Monday, February 1, 2010

Axe

Did anybody else see this article in the New York Times about how boys are spraying foul Axe products all over themselves because they're morons (IQ: 51–70)?


Here's what I couldn't believe about this article: fairly early on we read, "The surge [in popularity among younger boys] is certainly due in large measure to new marketing strategies," and the reporter does acknowledge that this has to do with boys' attempts to "position themselves with their texting, titillating, brand-savvy female peers" but then focuses on tie-in deals and viral marketing; nowhere does the article explicitly acknowledge or bother to focus on the content of Axe's advertising campaign, which seems to me to be the entire story.

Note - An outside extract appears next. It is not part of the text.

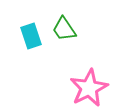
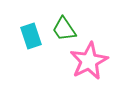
pink star: moved 27 px up
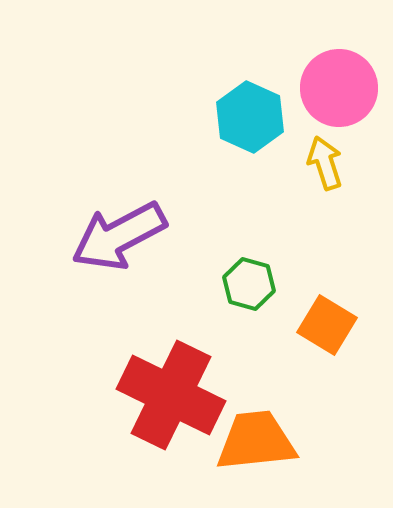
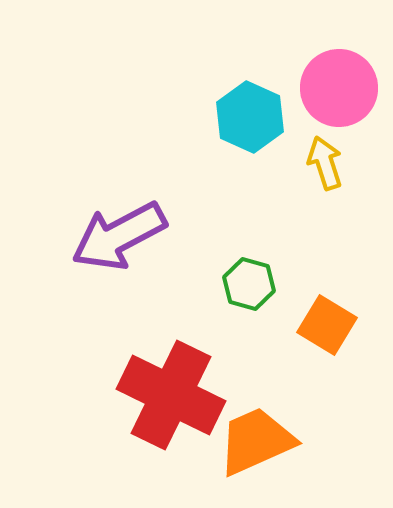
orange trapezoid: rotated 18 degrees counterclockwise
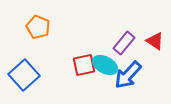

Axe's ads all focus on the claim—a lie that they get away with making by winking while making it—that Axe is a magical love potion, essentially a mind-control gas, that will make its user sexually irresistible to beautiful women. The closest this article comes to acknowledging that is the following passing (and dismissive!) note: "while men's colognes have been marketed since at least the last century for their irresistibility to women..."

People: Axe's ads may fit into a long tradition, but they aren't just another in a long series of essentially identical messages—even if there's nothing new in the concept, at the very least they up the ante. Observe:



Is the above video the same deal as this one, linked to by the Times article? Yes and no, innit?

Anyway, comparing it to other ads is not the point. The point is that boys' reason for choosing Axe in particular is that Axe is the brand that's currently telling them that Axe is directly linked to sexual attractiveness—that there is an "Axe effect"—a causal connection that the article weirdly seems to ignore. The focus on an increase in sexual insecurity among younger boys is reasonable—I mean, that is a story—but the failure to focus on this company's exploitation of that insecurity troubles me: it almost seems to endorse the idea that Axe's products actually do have some connection to sexual attraction beyond the, I'm sorry, lies in their advertisements.

What the article does not acknowledge is that these boys are just young enough that they are just stupid enough to consume these ads with a singular credulity, particularly in an ad-laden culture that discourages critical thinking—as perhaps is best demonstrated by a newspaper article adopting a kind of "How about that!" attitude toward Axe's popularity without stating plainly, clearly, and up front, "This product is best known for its ad campaign that basically asserts to boys that using it WILL GET THEM LAID." Treating that as irrelevant forgives and enables ad companies' tendency to pass lies off as jokes; our youngest (and dumbest) citizens pay the stinky price.

A parent quoted in the article might as well be speaking for the article itself: "Axe has commercials?"